> **EXERCISE DETAILS**
Write out the listing below in its entirety, minus the pictures, without changing a word.

> **DATA**
%%

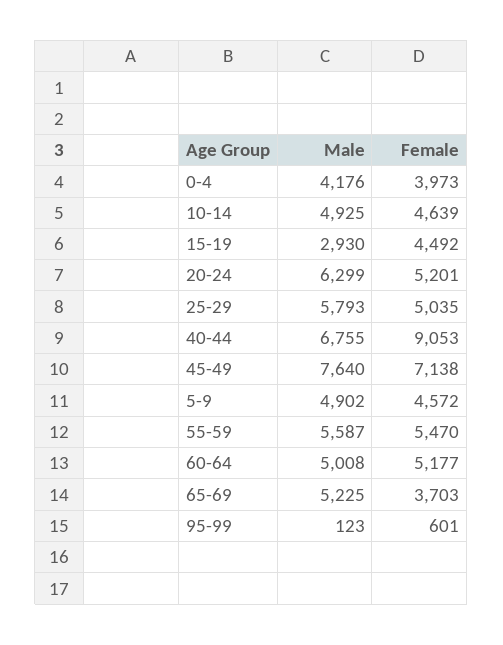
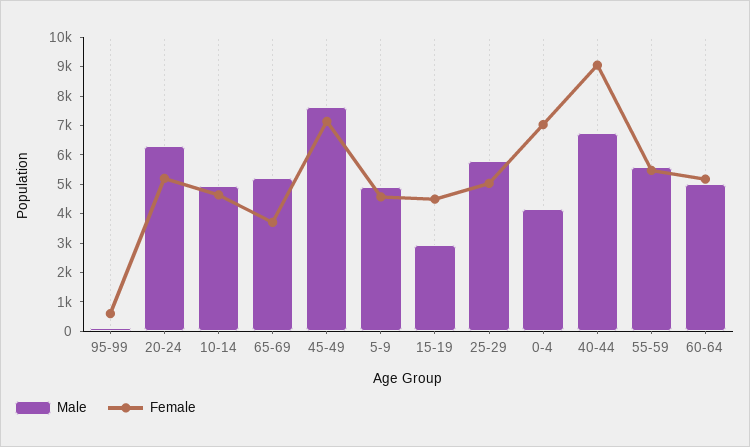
  {
    "Male": {
      "0-4": 4176,
      "10-14": 4925,
      "15-19": 2930,
      "20-24": 6299,
      "25-29": 5793,
      "40-44": 6755,
      "45-49": 7640,
      "5-9": 4902,
      "55-59": 5587,
      "60-64": 5008,
      "65-69": 5225,
      "95-99": 123
    },
    "Female": {
-     "0-4": 3973,
+     "0-4": 7000,
      "10-14": 4639,
      "15-19": 4492,
      "20-24": 5201,
      "25-29": 5035,
      "40-44": 9053,
      "45-49": 7138,
      "5-9": 4572,
      "55-59": 5470,
      "60-64": 5177,
      "65-69": 3703,
      "95-99": 601
    }
  }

%%

> **EXERCISE OUTPUT**
  {
    "Male": {
      "0-4": 4176,
      "10-14": 4925,
      "15-19": 2930,
      "20-24": 6299,
      "25-29": 5793,
      "40-44": 6755,
      "45-49": 7640,
      "5-9": 4902,
      "55-59": 5587,
      "60-64": 5008,
      "65-69": 5225,
      "95-99": 123
    },
    "Female": {
-     "0-4": 3973,
+     "0-4": 7000,
      "10-14": 4639,
      "15-19": 4492,
      "20-24": 5201,
      "25-29": 5035,
      "40-44": 9053,
      "45-49": 7138,
      "5-9": 4572,
      "55-59": 5470,
      "60-64": 5177,
      "65-69": 3703,
      "95-99": 601
    }
  }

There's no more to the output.